[Contour labeling items]
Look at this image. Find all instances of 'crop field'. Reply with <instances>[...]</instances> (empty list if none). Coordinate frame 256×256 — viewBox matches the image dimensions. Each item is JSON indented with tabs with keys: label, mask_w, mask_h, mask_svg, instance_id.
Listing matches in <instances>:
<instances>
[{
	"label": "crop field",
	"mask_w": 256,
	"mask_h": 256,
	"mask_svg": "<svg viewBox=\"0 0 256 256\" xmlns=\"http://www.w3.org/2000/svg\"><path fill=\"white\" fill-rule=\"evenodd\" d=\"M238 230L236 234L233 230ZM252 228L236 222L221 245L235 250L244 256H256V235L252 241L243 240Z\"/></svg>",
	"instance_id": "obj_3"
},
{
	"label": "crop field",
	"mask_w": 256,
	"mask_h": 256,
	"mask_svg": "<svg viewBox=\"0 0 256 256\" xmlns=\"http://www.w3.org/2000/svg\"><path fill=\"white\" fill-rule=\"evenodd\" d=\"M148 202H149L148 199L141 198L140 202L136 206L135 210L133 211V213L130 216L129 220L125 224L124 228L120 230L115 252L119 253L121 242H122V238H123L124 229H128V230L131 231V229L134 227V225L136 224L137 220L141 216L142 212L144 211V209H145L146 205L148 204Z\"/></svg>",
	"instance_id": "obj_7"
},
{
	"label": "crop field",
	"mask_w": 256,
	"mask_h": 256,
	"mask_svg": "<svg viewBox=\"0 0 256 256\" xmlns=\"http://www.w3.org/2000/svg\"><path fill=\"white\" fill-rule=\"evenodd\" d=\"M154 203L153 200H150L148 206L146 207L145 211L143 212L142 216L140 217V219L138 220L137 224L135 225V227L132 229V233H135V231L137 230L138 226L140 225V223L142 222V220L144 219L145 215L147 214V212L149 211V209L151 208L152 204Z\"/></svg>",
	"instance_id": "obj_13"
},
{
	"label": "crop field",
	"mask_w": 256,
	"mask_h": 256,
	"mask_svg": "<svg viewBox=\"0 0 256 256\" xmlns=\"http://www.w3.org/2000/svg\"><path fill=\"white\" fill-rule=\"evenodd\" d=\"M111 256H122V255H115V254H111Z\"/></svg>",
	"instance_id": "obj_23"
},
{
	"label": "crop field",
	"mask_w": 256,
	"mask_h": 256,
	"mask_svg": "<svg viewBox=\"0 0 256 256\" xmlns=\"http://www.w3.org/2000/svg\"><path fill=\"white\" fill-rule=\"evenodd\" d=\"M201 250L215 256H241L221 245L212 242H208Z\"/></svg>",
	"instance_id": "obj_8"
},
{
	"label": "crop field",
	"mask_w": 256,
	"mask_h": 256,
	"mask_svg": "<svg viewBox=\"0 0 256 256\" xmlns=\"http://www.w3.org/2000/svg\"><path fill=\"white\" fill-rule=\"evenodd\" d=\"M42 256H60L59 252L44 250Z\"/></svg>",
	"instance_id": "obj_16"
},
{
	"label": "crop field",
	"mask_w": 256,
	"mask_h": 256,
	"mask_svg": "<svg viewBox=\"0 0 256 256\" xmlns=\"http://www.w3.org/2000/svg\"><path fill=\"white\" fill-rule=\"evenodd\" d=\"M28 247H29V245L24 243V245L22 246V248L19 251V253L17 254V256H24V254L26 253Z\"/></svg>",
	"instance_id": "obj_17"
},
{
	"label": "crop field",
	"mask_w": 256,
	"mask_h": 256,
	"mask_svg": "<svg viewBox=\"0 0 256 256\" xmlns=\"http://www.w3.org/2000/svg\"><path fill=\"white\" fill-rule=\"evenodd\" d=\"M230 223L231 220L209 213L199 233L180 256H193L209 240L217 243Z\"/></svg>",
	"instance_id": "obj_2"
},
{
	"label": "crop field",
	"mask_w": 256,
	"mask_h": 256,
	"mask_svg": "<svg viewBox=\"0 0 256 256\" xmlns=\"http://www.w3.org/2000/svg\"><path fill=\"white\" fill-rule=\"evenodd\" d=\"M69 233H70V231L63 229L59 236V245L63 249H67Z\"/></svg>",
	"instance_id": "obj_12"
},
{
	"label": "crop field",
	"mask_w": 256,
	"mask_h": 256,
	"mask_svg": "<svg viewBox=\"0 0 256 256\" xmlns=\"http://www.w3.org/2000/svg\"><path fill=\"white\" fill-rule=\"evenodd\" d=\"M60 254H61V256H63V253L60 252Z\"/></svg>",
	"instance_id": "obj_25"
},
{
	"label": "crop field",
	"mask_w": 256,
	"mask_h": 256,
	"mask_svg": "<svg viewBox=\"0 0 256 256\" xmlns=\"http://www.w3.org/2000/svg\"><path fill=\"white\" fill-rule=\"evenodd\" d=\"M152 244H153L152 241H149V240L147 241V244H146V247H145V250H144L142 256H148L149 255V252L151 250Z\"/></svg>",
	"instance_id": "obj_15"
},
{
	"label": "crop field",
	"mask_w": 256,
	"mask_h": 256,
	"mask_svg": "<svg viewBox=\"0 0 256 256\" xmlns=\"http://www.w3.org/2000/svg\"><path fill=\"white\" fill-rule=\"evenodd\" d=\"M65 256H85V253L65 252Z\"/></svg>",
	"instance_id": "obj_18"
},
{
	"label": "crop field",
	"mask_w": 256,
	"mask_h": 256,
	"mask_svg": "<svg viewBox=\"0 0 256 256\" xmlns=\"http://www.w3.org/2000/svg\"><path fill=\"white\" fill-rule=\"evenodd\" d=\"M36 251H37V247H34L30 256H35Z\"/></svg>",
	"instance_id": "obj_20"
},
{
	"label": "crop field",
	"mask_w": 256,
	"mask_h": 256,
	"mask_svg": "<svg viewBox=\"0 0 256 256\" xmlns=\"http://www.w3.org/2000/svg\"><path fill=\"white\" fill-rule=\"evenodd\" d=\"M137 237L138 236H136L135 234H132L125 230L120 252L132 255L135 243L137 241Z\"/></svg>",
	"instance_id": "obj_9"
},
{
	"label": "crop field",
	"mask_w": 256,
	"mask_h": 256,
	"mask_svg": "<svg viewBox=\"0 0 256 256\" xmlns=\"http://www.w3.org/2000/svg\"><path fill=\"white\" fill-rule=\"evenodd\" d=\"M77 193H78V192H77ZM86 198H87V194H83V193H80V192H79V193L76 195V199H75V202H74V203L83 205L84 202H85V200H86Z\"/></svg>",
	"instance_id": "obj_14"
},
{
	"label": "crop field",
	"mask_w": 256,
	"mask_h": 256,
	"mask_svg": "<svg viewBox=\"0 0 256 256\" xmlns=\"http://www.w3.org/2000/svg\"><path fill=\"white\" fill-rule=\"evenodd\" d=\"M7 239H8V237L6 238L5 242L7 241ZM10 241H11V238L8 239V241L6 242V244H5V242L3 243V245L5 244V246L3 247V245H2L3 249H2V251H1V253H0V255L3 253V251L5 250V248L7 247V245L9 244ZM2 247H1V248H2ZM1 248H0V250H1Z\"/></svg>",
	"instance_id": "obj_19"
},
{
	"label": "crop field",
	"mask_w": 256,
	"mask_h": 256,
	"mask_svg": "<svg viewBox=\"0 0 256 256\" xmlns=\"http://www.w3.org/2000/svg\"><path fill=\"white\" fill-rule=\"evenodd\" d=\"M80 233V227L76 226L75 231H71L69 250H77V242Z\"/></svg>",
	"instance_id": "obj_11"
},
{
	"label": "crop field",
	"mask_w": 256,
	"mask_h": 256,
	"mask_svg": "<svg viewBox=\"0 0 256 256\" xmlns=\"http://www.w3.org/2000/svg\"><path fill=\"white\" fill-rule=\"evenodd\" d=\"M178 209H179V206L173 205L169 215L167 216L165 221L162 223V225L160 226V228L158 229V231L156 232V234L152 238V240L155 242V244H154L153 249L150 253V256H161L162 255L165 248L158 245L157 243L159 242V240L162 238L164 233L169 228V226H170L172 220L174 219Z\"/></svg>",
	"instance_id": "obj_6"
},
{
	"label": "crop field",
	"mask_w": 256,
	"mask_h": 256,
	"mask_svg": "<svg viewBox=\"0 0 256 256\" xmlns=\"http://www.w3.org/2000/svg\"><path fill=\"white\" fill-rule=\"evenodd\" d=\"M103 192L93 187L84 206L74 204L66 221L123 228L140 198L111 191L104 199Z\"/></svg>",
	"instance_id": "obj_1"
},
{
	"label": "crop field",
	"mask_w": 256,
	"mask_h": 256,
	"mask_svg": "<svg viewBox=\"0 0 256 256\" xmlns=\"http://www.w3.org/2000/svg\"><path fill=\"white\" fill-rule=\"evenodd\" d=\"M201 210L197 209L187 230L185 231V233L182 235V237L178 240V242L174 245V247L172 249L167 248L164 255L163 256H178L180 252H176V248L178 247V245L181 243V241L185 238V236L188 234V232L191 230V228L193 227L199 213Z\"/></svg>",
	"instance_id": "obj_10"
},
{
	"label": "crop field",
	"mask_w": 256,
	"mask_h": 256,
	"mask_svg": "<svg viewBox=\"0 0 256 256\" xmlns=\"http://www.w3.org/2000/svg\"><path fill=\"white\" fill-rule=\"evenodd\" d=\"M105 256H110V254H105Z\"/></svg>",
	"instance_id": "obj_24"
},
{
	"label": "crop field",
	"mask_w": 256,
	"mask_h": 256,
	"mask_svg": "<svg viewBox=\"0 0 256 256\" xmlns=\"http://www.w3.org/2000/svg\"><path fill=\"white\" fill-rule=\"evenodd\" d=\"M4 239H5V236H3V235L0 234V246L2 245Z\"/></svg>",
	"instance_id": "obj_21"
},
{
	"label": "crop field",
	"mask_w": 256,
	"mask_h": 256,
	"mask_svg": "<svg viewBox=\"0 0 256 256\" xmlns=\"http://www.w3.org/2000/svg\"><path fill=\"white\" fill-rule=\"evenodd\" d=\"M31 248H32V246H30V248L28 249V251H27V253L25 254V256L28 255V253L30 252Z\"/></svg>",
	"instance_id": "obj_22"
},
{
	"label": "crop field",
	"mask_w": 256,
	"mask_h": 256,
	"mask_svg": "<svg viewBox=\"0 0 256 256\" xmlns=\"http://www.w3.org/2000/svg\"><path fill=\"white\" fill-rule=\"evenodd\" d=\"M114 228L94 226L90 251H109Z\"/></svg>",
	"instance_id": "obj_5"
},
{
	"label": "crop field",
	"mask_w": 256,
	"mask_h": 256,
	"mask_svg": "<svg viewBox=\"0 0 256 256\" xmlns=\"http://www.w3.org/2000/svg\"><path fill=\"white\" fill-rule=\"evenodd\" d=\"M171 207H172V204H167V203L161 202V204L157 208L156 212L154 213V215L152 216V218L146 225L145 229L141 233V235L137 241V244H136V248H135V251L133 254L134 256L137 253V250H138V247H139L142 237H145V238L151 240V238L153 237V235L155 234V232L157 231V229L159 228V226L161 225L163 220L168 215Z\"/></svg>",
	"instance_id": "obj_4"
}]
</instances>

• _YOUR GOAL_:
Pull out every line of the entries above that contains the string "matches", copying each line whole.

• _CORRECT RESPONSE_:
Look at this image. Find all instances of 'crop field'. Reply with <instances>[...]</instances> (empty list if none). Coordinate frame 256×256 — viewBox matches the image dimensions. Each item is JSON indented with tabs with keys: label, mask_w, mask_h, mask_svg, instance_id.
Listing matches in <instances>:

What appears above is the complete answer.